Students at the University of Alabama Birmingham celebrating their Fast-a-Thon. Photo courtesy of Einas Ali.

(NewsNation) — University of Alabama at Birmingham student Raimi Liebel grew up in a community without a lot of Muslims. But when she saw an Instagram post about Ramadan — the month of the year when Muslims abstain from food and water from sun up to sun down — it piqued her curiosity.

She learned the local Muslim Students Association (MSA) chapter was hosting what’s called a “Fast-A-Thon,” where non-Muslim students are invited to fast for one day and then join the Muslim community for a group meal when the sun sets. She decided to take part and see what life for Muslims is like.

“It was really wonderful.

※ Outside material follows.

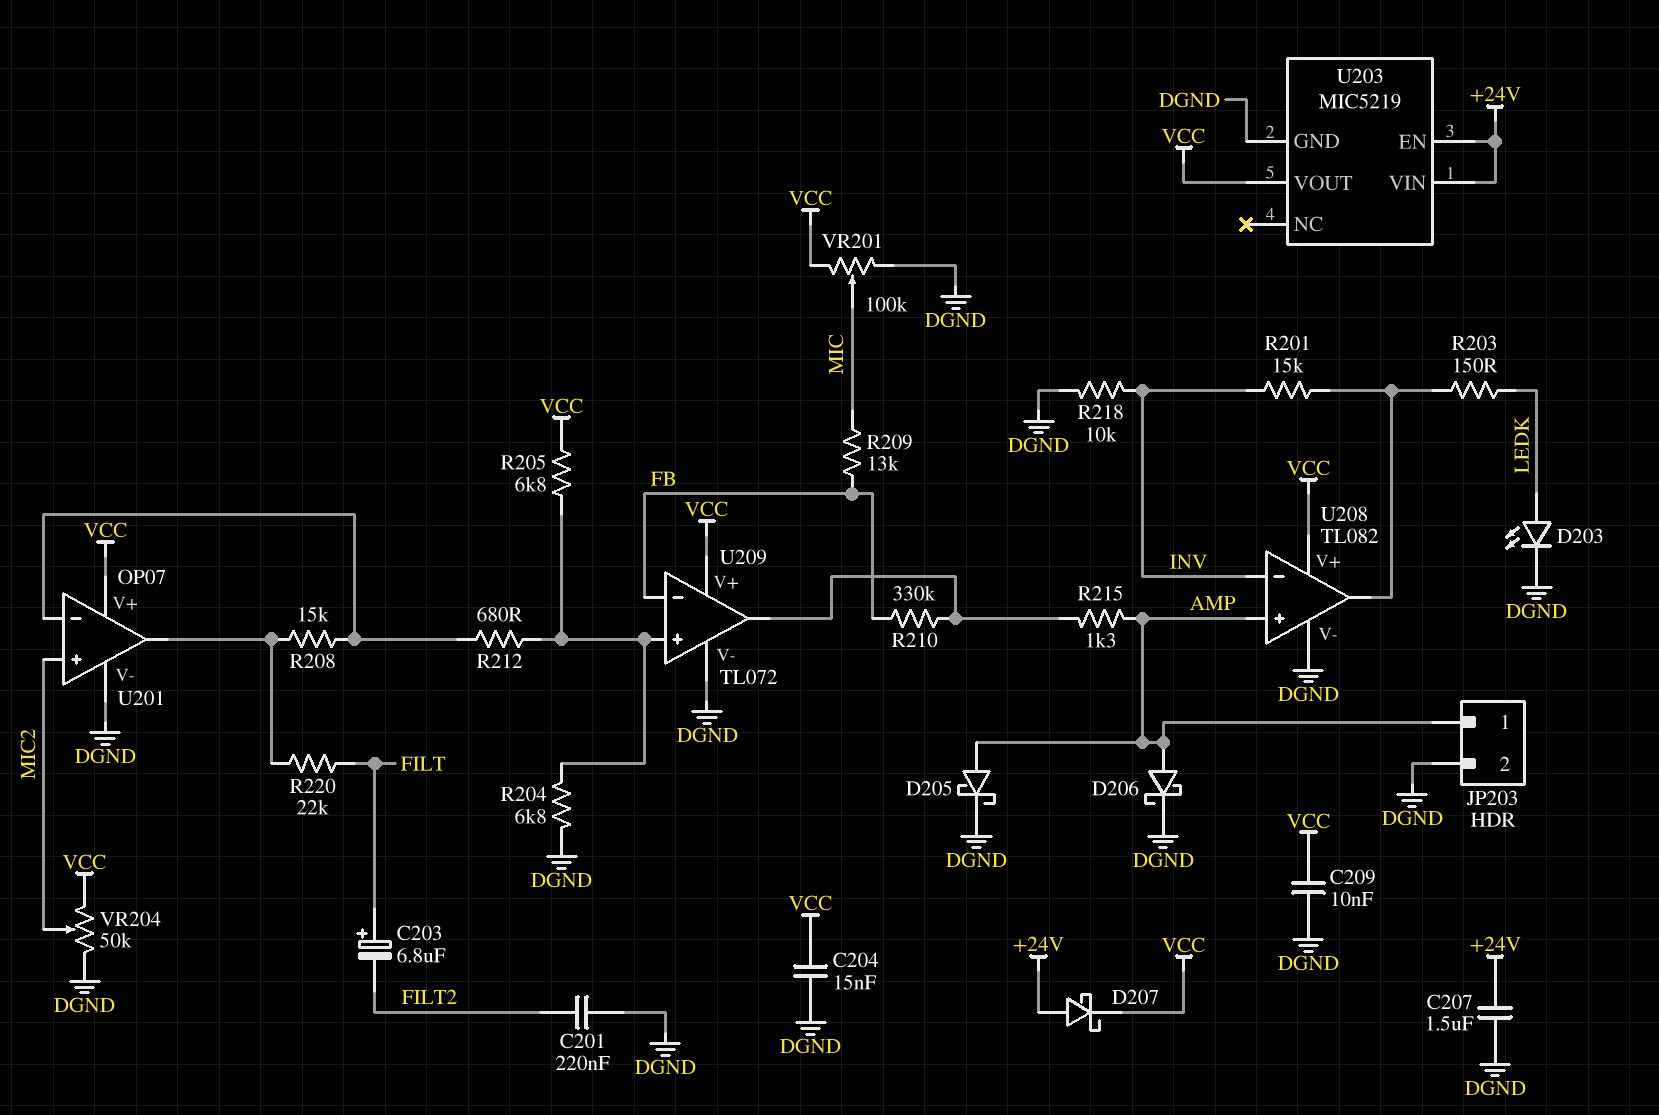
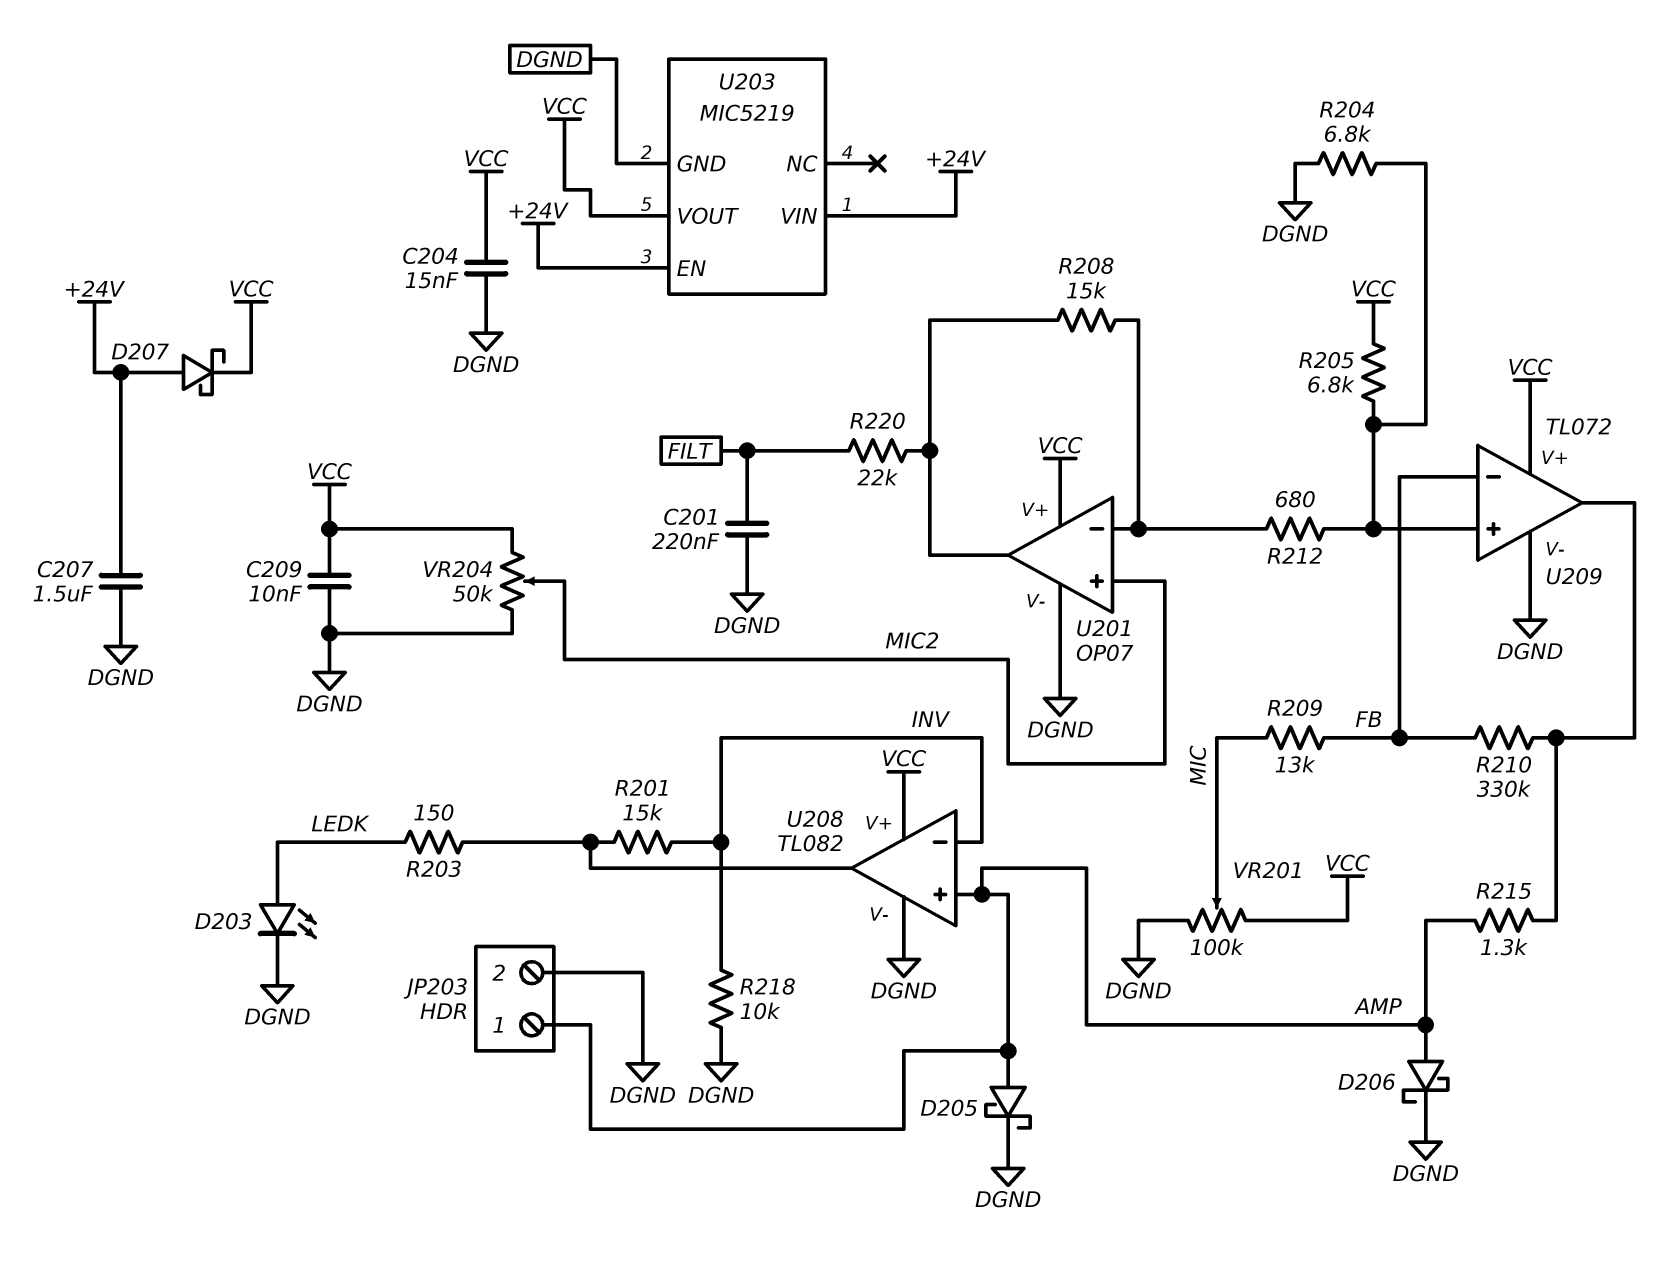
C201: 220nF (DGND, FILT2) -> 220nF (DGND, FILT)
C203: 6.8uF (plus FILT, minus FILT2) -> none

And during the day, it gives you some space that you normally don’t have. You eat about three meals throughout your day. It brought a little bit of peace and mindfulness, which I wasn’t expecting,” she said.

It was one of many Fast-A-Thons that took place across the U.S. over the past month. These events most commonly take place at schools, but some private businesses, like law firms, have gotten involved more recently. The goal is to build bonds between Muslims and non-Muslims, helping demystify the religion of Islam.

Liebel enjoyed the community aspect of the evening meal, called iftar. Over 200 students attended this year.

“It was a lot of fun to share that moment of breaking a fast together…the fact that we got to eat in community was very rewarding,” Liebel said.

Students at the University of Alabama Birmingham gathering for their evening iftar. Photo courtesy of Einas Ali.

Fast-A-Thons also frequently serve the purpose of raising aid for a charitable cause. At the University of Alabama Birmingham, the MSA collected money and goods for earthquake victims in Turkey and Syria.

Einas Ali, vice president at the school’s MSA, said non-Muslims she spoke to described being thirsty but not hungry at the end of the day.

“It’s the same thing that all of us Muslims experience,” she said of the commonalities.

While some people may be intimidated by the prospect of completely abstaining from food and water during daylight hours, some non-Muslims who take part in Fast-A-Thons do a pared-back version of fasting so that they can still participate.

Jackson Brandt, a non-Muslim student at the University of Arkansas, decided to take part in a Fast-A-Thon in that school, abstaining from food but not water. The iftar he attended at the end of the day included a mix of Mediterranean and Indian food for attendees to feast on, as well as an educational lecture about Islam.

“I liked how… open-minded but also very basic the information taught at these gatherings were. It was very digestible to somebody who maybe isn’t a Muslim…It made it easier to see the parallels between Islam and Christianity and Judaism,” Brandt said.

At the University of Pittsburgh, the MSA’s Fast-A-Thon raised more than $4,000 for the charitable organization Islamic Relief in an event they put together with nearby Chatham University and Carnegie Mellon University. Islamic Relief supports global anti-poverty programs, including disaster relief, food aid and microfinancing.

Pittsburgh MSA president Zeyad Amr estimated close to 300 students participated; turnout was so above expectations that they had to call the caterer and double the order of food. Demonstrating the intended inclusive nature of these events, they made sure to offer a wide selection of food, including vegan options.

Amr explained how the event helps Muslims, too, get out of their bubble.

“It’s easy to just have your own beliefs, practices, and just kind of stay in your own world. Stay surrounded by people who understand you or whatever,” he said.

He said Muslims are often frustrated at ignorance about Islam, but Fast-A-Thon offers an opportunity to change the narrative.

“I think we have to look inwardly and say, ‘Did we do our part to even educate these people about why we do these things;?” he said.

Ramadan will be coming to a close this week as Muslims around the country celebrate Eid after the last day of fasting on Thursday.